Step 4.1.a:  Set c[1][1] to 1.  Do this by dividing equation 1 by -3.5 in this case.  In general, we divide the entire row by the value stored at c[1][1].  This gives us:

   1x + 1.5y -    2z = -2     |    1  1.5    -2    -2
   0x +   1y - 0.86z = -0.57  |    0    1 -0.86 -0.57
   0x + 2.5y +    0z =  5     |    0  2.5     0     5

As you can see, even if our original coefficients and our solutions are all integers, we can get some doubles along the way, which creates some roundoff error.  So our answers with this technique are approximate.

Step 4.1.b.1:  Set c[0][1] to 0 by subtracting c[0][1] times equation 1 from equation 0:

   1x +   0y – 0.71z = -1.15  |    1    0 -0.72 -1.15
   0x +   1y - 0.86z = -0.57  |    0    1 -0.86 -0.57
   0x + 2.5y +    0z =     5  |    0  2.5     0     5


Step 4.1.b.2:  Set c[2][1] to 0 by subtracting c[2][1] times equation 1 from equation 2:

   1x +   0y – 0.71z = -1.15  |    1    0 -0.72 -1.15
   0x +   1y - 0.86z = -0.57  |    0    1 -0.86 -0.57
   0x +   0y + 2.15z =  6.43  |    0    0  2.15  6.43

Now look at Column 1:  it is in the final form (a 1 on the diagonal, 0’s elsewhere)!!!
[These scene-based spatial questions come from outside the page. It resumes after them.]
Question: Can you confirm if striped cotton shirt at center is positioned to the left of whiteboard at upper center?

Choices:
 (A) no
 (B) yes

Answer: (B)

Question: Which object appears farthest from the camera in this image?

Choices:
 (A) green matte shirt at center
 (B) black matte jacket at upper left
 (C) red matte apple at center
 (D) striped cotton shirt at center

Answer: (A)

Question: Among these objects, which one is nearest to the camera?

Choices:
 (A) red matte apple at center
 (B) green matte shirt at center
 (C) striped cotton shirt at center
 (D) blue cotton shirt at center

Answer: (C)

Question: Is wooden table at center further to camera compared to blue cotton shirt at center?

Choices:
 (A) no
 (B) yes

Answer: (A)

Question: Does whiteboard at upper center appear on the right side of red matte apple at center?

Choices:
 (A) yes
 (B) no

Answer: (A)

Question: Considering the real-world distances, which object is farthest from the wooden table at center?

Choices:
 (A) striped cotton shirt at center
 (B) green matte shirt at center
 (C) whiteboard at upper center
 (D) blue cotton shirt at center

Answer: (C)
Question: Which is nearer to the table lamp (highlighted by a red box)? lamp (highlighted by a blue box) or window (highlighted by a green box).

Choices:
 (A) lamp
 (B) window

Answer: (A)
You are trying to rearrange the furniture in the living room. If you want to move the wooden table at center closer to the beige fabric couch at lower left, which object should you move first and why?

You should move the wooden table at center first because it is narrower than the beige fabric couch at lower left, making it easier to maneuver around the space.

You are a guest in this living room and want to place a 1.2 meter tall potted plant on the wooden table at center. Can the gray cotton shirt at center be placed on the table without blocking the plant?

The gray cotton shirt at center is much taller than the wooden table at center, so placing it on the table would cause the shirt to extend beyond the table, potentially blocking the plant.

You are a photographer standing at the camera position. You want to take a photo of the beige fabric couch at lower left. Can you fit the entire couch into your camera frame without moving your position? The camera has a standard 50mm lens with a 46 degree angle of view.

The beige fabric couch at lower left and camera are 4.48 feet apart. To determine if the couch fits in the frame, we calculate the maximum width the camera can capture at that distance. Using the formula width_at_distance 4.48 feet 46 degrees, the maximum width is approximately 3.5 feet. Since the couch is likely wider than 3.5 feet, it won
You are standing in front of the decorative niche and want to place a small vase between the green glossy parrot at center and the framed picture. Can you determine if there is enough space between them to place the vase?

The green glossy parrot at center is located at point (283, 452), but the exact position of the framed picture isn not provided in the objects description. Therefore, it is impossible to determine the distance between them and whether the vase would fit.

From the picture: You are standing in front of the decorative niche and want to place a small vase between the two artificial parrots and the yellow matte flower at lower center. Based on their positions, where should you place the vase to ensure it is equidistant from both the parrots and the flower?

Step 4.2:  Process Column 2

Step 4.2.a:  Set c[2][2] to 1.  Do this by dividing equation 2 by 2.15 in this case.  In general, we divide the entire row by the value stored at c[2][2].  This gives us:

   1x +   0y – 0.71z = -1.15  |    1    0 -0.72 -1.15
   0x +   1y - 0.86z = -0.57  |    0    1 -0.86 -0.57
   0x +   0y +    1z =  2.99  |    0    0     1  2.99

Step 4.2.b.0:  Set c[0][2] to 0 by subtracting c[0][2] times equation 2 from equation 0:

   1x +   0y +    0z =  0.97  |    1    0     0  0.97
   0x +   1y - 0.86z = -0.57  |    0    1 -0.86 -0.57
   0x +   0y +    1z =  2.99  |    0    0     1  2.99

Step 4.2.b.0:  Set c[1][2] to 0 by subtracting c[1][2] times equation 2 from equation 1:

   1x +   0y +   0z =  0.97  |    1    0    0  0.97
   0x +   1y +   0z =  2.00  |    0    1    0  2.00
   0x +   0y +   1z =  2.99  |    0    0    1  2.99

And now we are in reduced row echelon form!!!  So:

Step 5:  Read your answer from the rightmost column!
  x = 0.97
  y = 2.00
  z = 2.99
Yikes!  These are almost correct (the correct answers are 1,2,3).  The reason for the errors is that we rounded off our values along the way to 2 decimal places.  Hence, here we should round our answers, say, to one decimal place.  If we do that, we get:
  x = 1.0
  y = 2.0
  z = 3.0
Whew!  That’s better!  Now, Java will suffer this same problem of double math being only approximate and not exact, but fortunately Java uses many more significant digits than we did here, so the answers still work out to be very close to the exact answers.